Sir Richard Bingham, appointed president of Connacht in 1584—‘The Irish were never tamed with words but with swords’. (National Portrait Gallery, London)
Sir Richard Bingham, appointed president of Connacht in 1584. (Source: National Portrait Gallery, London)

After the long talk had been finished, the Queen and O’Malley came to the agreement in which English would remove Sir Richard Bingham from Ireland, while O’Malley would stop supporting Irish lords who fought for the independence of their lands. Moreover, they agreed to become allies in the war with the Spanish, in return for her sons’ release.

Upon returning to Ireland, Grace O’Malley saw not all demands met (Bingham was gone, but the castles and lands he took from O’Malley family remained still in English hands), so he continued backing Irish independence during entirety of the bloody Nine Years’ War (sometimes called Tyrone’s Rebellion) between 1594 to 1603, the largest open conflict against the English rule in Ireland during Elizabethan era.


Grace O'Malley Statue
A statue of Grace O’Malley in County Mayo, Ireland. (Source: Suzanne Mischyshyn/Creative Commons/Geograph)

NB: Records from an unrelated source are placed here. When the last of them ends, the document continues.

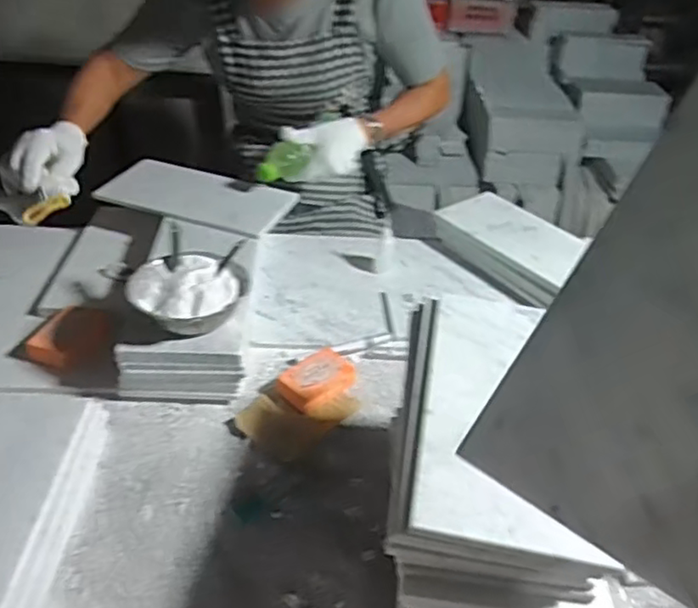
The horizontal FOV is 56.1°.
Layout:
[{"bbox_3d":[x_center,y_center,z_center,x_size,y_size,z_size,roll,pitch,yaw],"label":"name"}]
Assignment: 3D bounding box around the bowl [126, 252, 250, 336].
[{"bbox_3d":[-0.204,-0.011,0.852,0.145,0.048,0.135,1,37,-1],"label":"bowl"}]

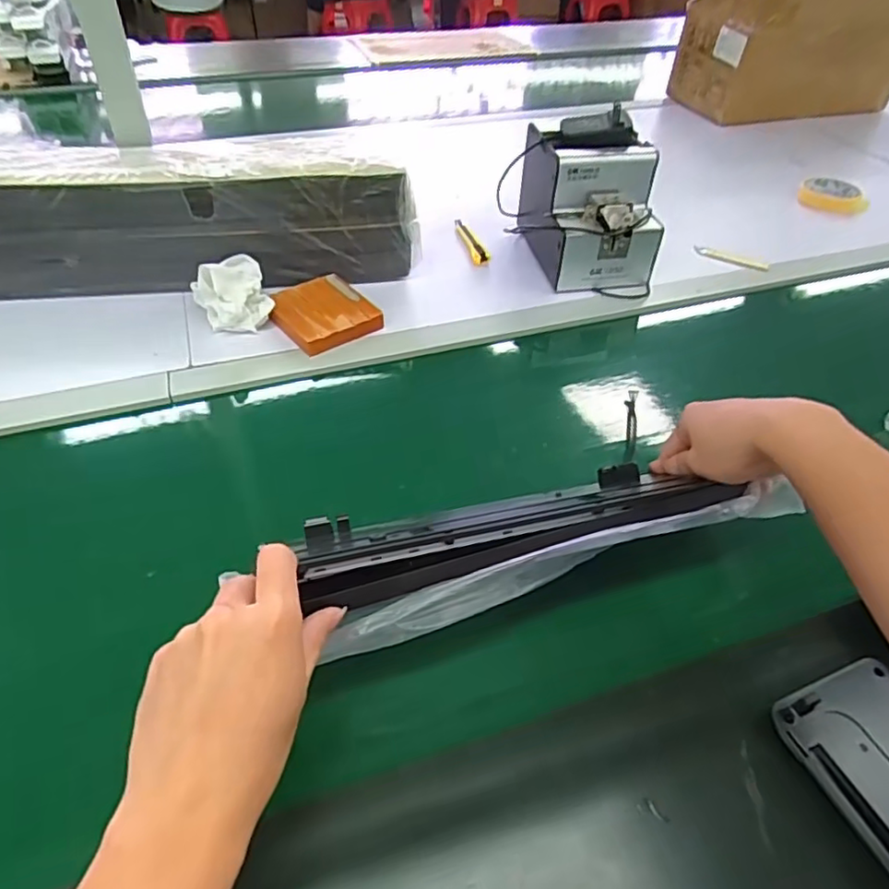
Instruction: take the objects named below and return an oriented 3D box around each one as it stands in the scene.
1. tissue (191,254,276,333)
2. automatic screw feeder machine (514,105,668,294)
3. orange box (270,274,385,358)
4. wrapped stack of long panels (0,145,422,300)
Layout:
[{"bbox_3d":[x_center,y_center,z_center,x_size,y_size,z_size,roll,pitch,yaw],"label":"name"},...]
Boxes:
[{"bbox_3d":[-0.237,-0.170,0.691,0.077,0.078,0.089,-17,47,-19],"label":"tissue"},{"bbox_3d":[0.182,-0.309,0.778,0.137,0.161,0.189,-5,45,-8],"label":"automatic screw feeder machine"},{"bbox_3d":[-0.139,-0.152,0.711,0.102,0.023,0.107,-29,52,-28],"label":"orange box"},{"bbox_3d":[-0.350,-0.260,0.730,0.621,0.150,0.111,-2,44,-5],"label":"wrapped stack of long panels"}]

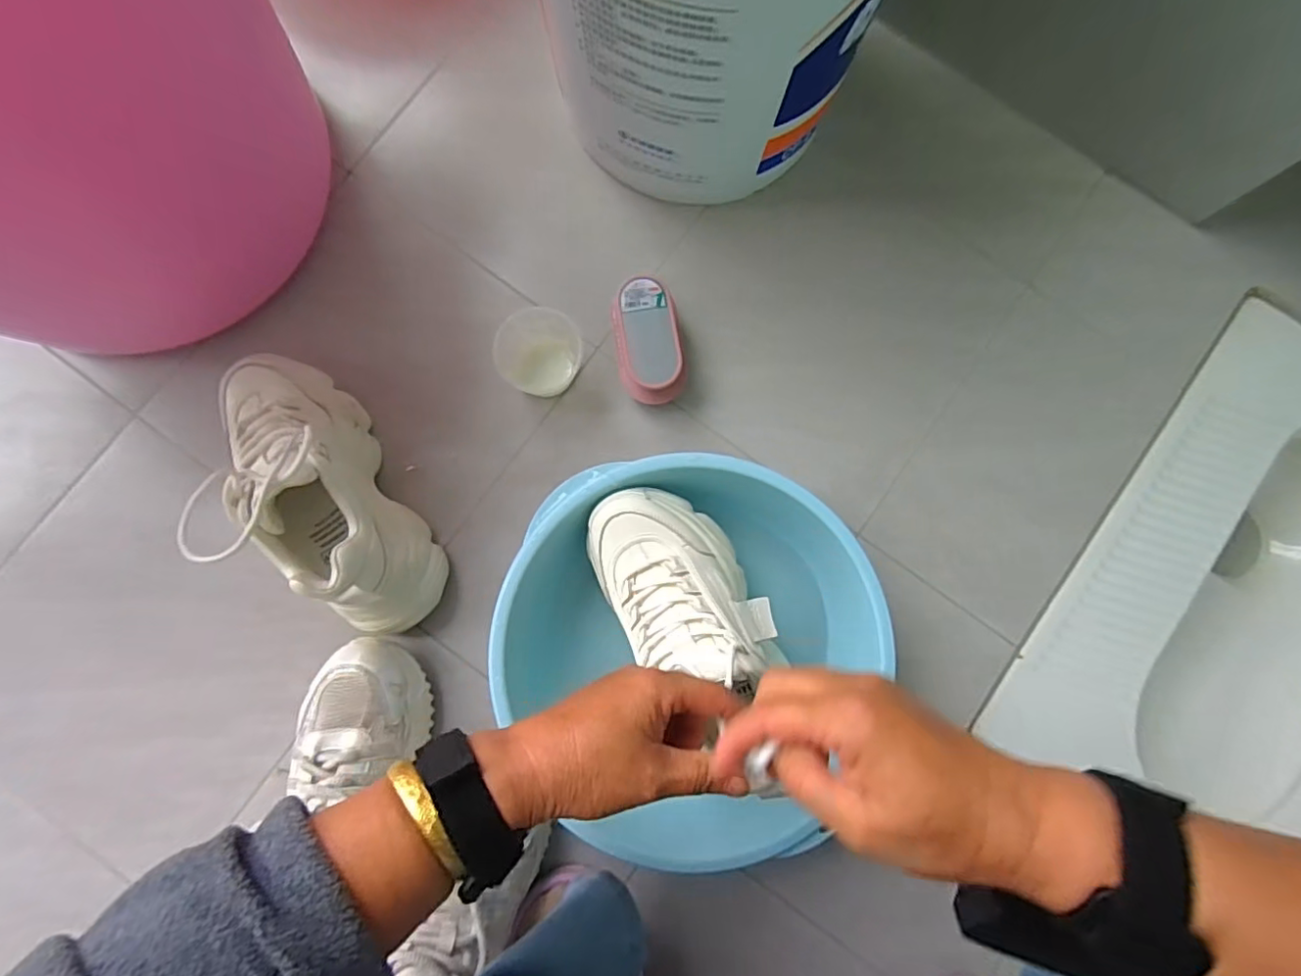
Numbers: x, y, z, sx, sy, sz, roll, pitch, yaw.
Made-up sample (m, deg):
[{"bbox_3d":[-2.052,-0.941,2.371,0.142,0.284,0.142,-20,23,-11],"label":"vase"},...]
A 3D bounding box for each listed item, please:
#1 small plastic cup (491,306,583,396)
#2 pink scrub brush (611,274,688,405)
[{"bbox_3d":[-0.097,-0.118,0.529,0.067,0.053,0.072,0,84,-2],"label":"small plastic cup"},{"bbox_3d":[-0.001,-0.129,0.532,0.060,0.051,0.111,-9,84,-3],"label":"pink scrub brush"}]

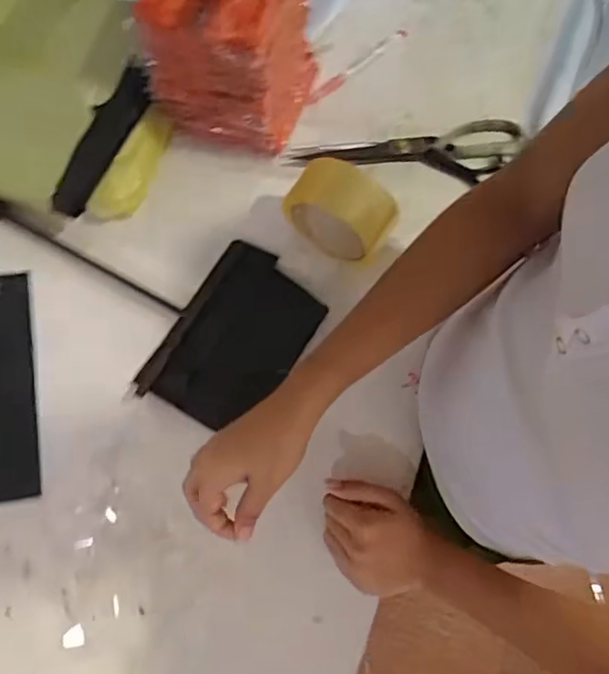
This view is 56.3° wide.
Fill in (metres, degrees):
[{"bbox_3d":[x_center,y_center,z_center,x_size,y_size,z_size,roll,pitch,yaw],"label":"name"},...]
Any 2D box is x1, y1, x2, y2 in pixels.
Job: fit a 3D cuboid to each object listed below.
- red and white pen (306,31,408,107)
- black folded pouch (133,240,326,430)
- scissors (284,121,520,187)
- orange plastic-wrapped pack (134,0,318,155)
[{"bbox_3d":[0.061,-0.311,0.652,0.147,0.004,0.015,-38,76,-9],"label":"red and white pen"},{"bbox_3d":[-0.066,0.000,0.558,0.121,0.021,0.174,32,77,10],"label":"black folded pouch"},{"bbox_3d":[0.106,-0.200,0.610,0.253,0.019,0.077,2,74,2],"label":"scissors"},{"bbox_3d":[-0.069,-0.288,0.564,0.123,0.158,0.133,21,75,7],"label":"orange plastic-wrapped pack"}]

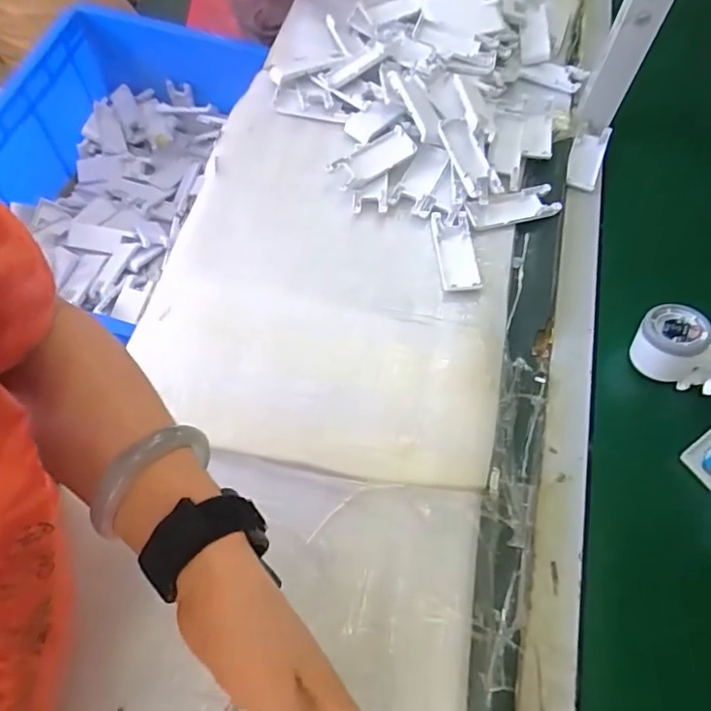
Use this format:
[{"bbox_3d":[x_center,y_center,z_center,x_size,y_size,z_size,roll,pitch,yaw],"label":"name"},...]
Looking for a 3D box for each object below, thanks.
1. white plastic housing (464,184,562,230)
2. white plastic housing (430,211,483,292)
[{"bbox_3d":[0.178,-0.172,0.643,0.110,0.010,0.038,-13,63,-8],"label":"white plastic housing"},{"bbox_3d":[0.109,-0.114,0.615,0.041,0.015,0.107,-2,62,-3],"label":"white plastic housing"}]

A veil of ambiguity conceals Grace’s death. The last manuscript recording her piracy was in 1601 when an English warship confronted one of her galleys between Teelin and Killibegs. Having spent her life exploiting the sea, Grace had more than enough to engrave her name in the books of history, and died in 1603 at the age of 73, the same year as the Queen of England, Elizabeth I passed away. She was buried in the Cistercian Abbey on Clare Island, instantly becoming an Irish folk hero.

During the entire 70 years of her life, Grace O’Malley managed to retain the reputation of fierce leader and smart politician and persevered vehemently to protect the independence of her lands that she sought during the time when much of Ireland fell under the English rule.

Grace O`Malley was a tyrant of the ocean, clan chieftain, mother, wife, survivor and brilliant politician. Her deeds are now obscured by time, but the legacy of her mastery survives in the ruined monuments and the folk-consciousness on Clare Island and beyond. To this day, she is used as a personification of Ireland and an inspiration for many modern songs, theatre productions, books, and a name for a wide variety of sea vessels and public objects and places.